3 Steps to communicate effectively and assertively
It means expressing your opinions, emotions, and needs clearly, honestly, and respectfully without forgetting the needs of the ones you communicate with. There are six assertiveness skills we will discuss. Sometimes, for people who have a more passive style of communication, it may seem like the assertiveness style is too aggressive.
Get your priorities straight
To ask for something specific in a relationship, you first need to identify exactly what you want. This may not be clear initially, so one effective way to figure it out is by observing your feelings. Do you find yourself leaning towards one thing more than another? Does something feel like it's missing? Pay attention to these feelings.

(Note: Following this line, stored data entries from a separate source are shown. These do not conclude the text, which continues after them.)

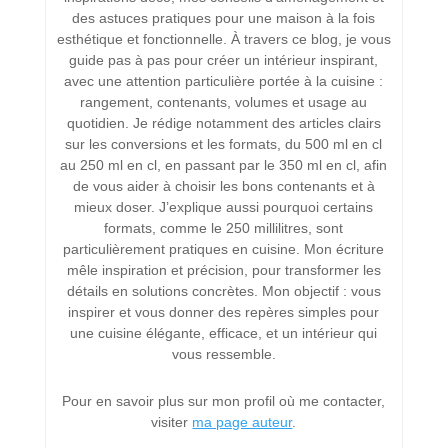
des astuces pratiques pour une maison à la fois
esthétique et fonctionnelle. À travers ce blog, je vous
guide pas à pas pour créer un intérieur inspirant,
avec une attention particulière portée à la cuisine :
rangement, contenants, volumes et usage au
quotidien. Je rédige notamment des articles clairs
sur les conversions et les formats, du 500 ml en cl
au 250 ml en cl, en passant par le 350 ml en cl, afin
de vous aider à choisir les bons contenants et à
mieux doser. J’explique aussi pourquoi certains
formats, comme le 250 millilitres, sont
particulièrement pratiques en cuisine. Mon écriture
mêle inspiration et précision, pour transformer les
détails en solutions concrètes. Mon objectif : vous
inspirer et vous donner des repères simples pour
une cuisine élégante, efficace, et un intérieur qui
vous ressemble.
Pour en savoir plus sur mon profil où me contacter,
visiter
ma page auteur
.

Consider an important relationship in your life and use your intuition to ask yourself what you need from it. Do you feel the need for more support, or perhaps you want to offer your support and love? Do you wish to spend more time together with this person? Do you need to establish clearer boundaries regarding a plan you've made or say no to a request? It could be something entirely different. Take some time to think about it.
Use I statements
Start with "I feel": Begin by expressing your emotions. This helps you take ownership of your feelings rather than placing blame on the other person.
Example: "I feel frustrated..."
Describe the specific behavior or situation: Clearly state what action or event led to your feelings. Avoid using accusatory language.
Example: "...when you interrupt me during meetings..."
Explain the impact: Describe how the behavior or situation affects you. This helps the other person understand your perspective.
Example: "...because it makes it hard for me to share my ideas."
Express your needs or desires: Clearly state what you need or want moving forward. This provides a constructive solution or request.
Example: "I need to be able to finish my thoughts before you respond."
Putting it all together, an effective "I statement" would look like this: "I feel frustrated when you interrupt me during meetings because it makes it hard for me to share my ideas. I need to be able to finish my thoughts before you respond."
Tips for Using "I Statements"
Be specific: Focus on particular behaviors or situations rather than generalizing.
Stay calm: Use a calm and respectful tone to avoid escalating the conversation.
Be honest: Communicate your genuine feelings and needs.
Practice active listening: After expressing your "I statement," listen to the other person's response without interrupting.
Using "I statements" can improve communication, reduce misunderstandings, and help build healthier relationships.
3. Are you ready to negotiate?
It's crucial to show that you value the other person's needs. This isn't about winning or competition; it's about compromising to improve the relationship. Both parties' needs are valid (unless they infringe on basic rights).
The goal is to create mutual trust and respect. Think about your relationship. How would you show your willingness to cooperate and compromise? What would you say?
If you are not ready to compromise then you are not ready for the conversation. Go back a step and think of how you may benefit from compromising.